• **TASK ITEM**
A stretch of the entries below is to be set down exactly, running from the line with "6. **Unaffected Magenta" through the line with "7. **Output:** The", both included, and no other line.

• **MATERIAL TO PROCESS**
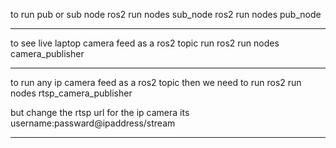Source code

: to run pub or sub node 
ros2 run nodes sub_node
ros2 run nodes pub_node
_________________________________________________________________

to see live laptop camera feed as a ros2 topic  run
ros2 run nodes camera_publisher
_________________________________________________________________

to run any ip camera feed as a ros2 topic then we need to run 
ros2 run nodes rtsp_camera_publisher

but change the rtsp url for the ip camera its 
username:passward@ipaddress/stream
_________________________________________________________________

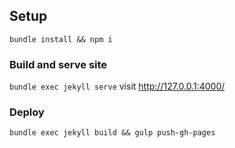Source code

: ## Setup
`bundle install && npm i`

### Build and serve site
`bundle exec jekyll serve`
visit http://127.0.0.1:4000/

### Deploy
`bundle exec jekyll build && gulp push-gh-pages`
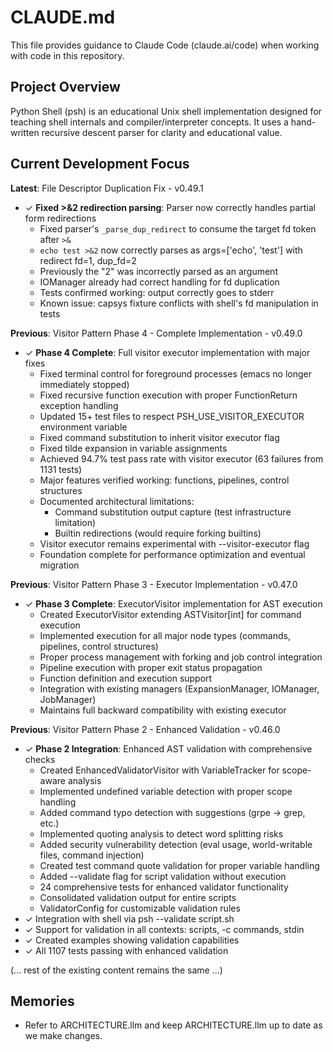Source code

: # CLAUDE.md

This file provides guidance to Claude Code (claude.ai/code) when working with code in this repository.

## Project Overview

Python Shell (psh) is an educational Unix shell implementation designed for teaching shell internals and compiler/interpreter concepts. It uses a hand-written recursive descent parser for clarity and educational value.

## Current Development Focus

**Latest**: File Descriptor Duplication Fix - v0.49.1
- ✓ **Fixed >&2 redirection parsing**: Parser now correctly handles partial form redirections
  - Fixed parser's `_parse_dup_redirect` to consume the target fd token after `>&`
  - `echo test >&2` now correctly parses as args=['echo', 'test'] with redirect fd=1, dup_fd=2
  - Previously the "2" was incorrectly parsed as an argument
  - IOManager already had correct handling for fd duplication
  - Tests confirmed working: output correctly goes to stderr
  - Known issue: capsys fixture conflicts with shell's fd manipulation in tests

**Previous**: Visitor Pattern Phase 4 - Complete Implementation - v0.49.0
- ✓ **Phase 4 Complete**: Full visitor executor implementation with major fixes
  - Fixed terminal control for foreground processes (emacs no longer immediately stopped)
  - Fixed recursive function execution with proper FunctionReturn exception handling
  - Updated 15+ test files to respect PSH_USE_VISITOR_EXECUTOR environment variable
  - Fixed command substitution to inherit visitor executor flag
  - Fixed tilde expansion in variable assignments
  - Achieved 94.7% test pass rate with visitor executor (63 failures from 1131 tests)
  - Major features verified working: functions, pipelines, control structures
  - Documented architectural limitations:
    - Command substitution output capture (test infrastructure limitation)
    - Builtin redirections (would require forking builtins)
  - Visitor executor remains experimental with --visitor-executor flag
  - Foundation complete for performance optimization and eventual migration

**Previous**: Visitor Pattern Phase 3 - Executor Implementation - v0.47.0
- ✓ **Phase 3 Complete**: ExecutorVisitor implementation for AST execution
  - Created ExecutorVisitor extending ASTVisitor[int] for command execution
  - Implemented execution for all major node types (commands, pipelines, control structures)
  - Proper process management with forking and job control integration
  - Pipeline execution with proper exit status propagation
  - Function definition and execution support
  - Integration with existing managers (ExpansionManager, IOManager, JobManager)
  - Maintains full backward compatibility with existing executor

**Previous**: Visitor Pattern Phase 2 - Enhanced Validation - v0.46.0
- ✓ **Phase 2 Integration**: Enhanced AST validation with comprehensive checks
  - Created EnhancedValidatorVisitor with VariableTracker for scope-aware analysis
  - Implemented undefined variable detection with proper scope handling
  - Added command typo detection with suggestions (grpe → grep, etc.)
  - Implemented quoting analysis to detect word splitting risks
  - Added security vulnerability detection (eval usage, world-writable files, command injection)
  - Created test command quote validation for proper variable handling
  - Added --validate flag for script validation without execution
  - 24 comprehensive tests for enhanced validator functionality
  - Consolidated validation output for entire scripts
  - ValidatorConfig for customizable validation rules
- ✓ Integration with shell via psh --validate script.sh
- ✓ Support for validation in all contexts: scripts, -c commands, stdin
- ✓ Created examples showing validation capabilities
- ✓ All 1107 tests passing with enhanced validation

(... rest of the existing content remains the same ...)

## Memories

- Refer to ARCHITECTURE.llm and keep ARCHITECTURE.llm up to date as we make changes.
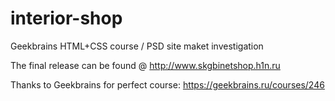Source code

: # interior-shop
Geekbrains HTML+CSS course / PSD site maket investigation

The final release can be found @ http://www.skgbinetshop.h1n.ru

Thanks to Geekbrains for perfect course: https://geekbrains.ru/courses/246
--
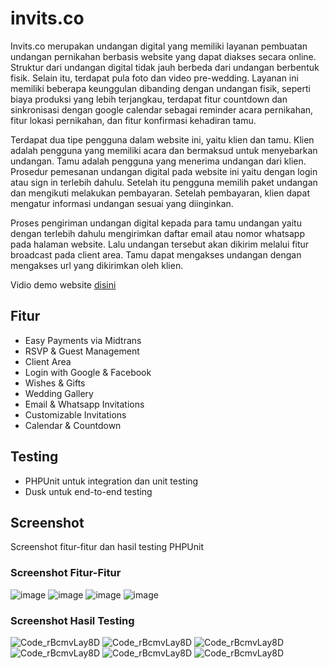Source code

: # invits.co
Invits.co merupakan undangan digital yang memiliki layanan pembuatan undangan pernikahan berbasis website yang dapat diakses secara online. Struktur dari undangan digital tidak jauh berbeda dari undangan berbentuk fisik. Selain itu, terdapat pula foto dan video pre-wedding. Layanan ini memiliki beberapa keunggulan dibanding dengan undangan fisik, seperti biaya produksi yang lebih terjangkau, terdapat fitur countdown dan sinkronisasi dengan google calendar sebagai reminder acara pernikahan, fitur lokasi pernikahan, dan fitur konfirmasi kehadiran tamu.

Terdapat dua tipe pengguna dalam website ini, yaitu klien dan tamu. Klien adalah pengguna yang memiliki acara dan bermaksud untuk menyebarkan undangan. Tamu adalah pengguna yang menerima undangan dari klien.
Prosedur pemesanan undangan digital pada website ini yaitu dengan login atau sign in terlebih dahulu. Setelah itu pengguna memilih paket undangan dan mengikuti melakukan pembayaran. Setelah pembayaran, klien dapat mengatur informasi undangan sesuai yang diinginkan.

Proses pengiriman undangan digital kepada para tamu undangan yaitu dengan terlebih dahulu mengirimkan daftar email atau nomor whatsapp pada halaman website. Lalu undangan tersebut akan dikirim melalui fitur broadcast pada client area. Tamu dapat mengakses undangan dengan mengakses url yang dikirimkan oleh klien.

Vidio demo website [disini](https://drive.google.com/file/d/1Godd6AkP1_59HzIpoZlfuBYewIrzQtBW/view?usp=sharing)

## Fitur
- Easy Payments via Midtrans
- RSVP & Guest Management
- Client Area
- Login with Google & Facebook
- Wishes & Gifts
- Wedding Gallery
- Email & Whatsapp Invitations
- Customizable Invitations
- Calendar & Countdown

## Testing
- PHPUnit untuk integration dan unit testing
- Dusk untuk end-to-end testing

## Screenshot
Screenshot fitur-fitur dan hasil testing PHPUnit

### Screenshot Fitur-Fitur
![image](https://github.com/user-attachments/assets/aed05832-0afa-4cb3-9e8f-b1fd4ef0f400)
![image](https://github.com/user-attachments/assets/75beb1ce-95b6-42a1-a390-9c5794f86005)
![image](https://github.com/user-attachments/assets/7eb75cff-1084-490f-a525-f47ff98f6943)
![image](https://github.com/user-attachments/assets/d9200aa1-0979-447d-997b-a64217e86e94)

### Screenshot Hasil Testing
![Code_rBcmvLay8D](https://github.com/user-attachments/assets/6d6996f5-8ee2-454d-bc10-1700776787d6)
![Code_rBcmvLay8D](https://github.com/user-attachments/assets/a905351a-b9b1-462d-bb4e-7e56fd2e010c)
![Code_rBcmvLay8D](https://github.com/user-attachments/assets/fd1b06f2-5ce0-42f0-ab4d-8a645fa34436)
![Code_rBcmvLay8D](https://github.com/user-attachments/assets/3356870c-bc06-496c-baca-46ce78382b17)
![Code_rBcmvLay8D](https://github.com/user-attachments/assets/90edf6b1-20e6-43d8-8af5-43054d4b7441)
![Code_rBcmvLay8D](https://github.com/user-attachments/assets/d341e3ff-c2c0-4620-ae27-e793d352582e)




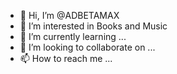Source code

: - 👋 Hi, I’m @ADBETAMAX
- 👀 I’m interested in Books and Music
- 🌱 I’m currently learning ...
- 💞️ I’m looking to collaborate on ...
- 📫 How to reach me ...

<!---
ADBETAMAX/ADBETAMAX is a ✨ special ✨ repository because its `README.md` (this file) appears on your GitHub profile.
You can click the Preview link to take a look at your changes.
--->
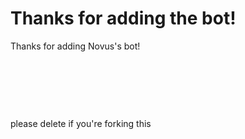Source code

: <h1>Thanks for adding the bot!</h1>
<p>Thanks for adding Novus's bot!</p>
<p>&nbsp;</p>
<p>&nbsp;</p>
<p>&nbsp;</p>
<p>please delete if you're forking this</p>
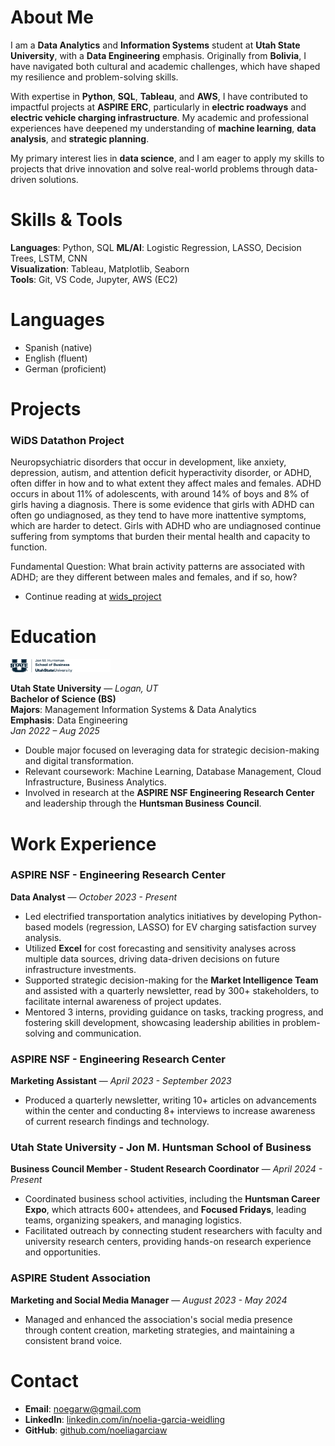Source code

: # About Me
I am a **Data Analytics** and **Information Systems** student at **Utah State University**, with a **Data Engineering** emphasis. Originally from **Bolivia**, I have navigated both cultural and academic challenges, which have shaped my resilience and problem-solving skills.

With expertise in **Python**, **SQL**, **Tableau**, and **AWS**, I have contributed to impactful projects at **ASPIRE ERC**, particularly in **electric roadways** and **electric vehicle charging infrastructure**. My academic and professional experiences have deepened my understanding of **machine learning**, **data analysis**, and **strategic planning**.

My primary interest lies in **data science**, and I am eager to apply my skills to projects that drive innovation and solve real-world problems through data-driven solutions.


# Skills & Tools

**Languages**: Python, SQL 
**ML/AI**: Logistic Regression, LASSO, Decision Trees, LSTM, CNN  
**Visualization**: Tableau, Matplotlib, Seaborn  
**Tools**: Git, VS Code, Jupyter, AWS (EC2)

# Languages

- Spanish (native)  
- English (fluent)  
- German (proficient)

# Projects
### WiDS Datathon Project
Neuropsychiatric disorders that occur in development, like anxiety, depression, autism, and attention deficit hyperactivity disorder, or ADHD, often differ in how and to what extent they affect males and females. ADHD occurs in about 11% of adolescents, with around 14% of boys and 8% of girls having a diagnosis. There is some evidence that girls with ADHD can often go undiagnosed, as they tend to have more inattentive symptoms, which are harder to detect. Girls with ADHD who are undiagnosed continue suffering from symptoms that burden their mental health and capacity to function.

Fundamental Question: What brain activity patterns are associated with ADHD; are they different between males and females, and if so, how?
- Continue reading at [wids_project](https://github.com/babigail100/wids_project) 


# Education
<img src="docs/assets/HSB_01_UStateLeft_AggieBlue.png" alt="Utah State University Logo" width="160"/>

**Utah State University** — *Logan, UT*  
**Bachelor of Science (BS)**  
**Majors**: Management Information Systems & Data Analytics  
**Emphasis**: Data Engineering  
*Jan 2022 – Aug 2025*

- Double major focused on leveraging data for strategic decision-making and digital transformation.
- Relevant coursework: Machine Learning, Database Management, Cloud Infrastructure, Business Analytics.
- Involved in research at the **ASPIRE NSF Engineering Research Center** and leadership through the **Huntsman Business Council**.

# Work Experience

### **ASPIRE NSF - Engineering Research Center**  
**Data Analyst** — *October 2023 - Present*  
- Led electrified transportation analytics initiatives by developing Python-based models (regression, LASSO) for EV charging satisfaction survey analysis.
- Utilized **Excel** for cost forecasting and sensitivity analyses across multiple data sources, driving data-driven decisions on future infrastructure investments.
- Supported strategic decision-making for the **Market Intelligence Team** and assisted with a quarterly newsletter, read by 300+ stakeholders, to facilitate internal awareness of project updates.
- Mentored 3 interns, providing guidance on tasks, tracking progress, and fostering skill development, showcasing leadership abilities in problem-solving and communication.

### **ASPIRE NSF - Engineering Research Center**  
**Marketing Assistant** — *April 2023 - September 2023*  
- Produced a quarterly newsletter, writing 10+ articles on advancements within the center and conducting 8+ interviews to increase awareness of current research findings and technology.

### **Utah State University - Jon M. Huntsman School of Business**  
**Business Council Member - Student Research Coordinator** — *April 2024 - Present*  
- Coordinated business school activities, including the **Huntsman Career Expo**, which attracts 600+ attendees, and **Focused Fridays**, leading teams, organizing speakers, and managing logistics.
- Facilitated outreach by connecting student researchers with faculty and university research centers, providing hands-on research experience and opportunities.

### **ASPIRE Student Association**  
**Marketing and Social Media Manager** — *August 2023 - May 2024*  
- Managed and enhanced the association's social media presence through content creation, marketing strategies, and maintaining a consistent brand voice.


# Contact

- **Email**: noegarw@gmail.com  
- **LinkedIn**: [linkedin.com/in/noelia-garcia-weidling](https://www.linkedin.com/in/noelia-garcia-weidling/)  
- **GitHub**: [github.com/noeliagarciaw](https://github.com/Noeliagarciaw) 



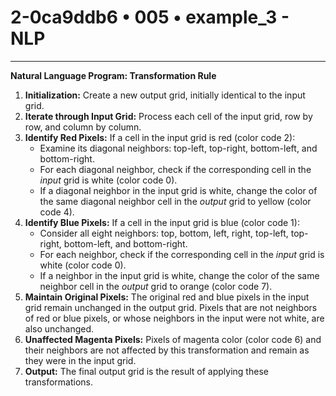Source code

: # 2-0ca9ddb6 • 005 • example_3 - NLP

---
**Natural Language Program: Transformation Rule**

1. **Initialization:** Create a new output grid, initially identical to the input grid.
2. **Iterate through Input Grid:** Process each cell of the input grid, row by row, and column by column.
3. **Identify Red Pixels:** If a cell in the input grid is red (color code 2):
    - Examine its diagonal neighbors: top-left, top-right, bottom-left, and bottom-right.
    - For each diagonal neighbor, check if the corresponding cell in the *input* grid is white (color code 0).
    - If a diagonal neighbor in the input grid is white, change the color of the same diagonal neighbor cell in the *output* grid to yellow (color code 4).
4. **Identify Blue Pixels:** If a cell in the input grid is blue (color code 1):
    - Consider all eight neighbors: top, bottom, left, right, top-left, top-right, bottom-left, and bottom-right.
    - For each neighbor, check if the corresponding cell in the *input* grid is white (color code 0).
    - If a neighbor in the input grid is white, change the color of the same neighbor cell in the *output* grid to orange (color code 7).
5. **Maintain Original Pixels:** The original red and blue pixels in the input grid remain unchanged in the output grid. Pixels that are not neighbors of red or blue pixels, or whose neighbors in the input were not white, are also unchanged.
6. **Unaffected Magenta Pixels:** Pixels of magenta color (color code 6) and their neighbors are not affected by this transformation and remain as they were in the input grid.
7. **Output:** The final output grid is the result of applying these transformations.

• **YOUR SOLUTION**
6. **Unaffected Magenta Pixels:** Pixels of magenta color (color code 6) and their neighbors are not affected by this transformation and remain as they were in the input grid.
7. **Output:** The final output grid is the result of applying these transformations.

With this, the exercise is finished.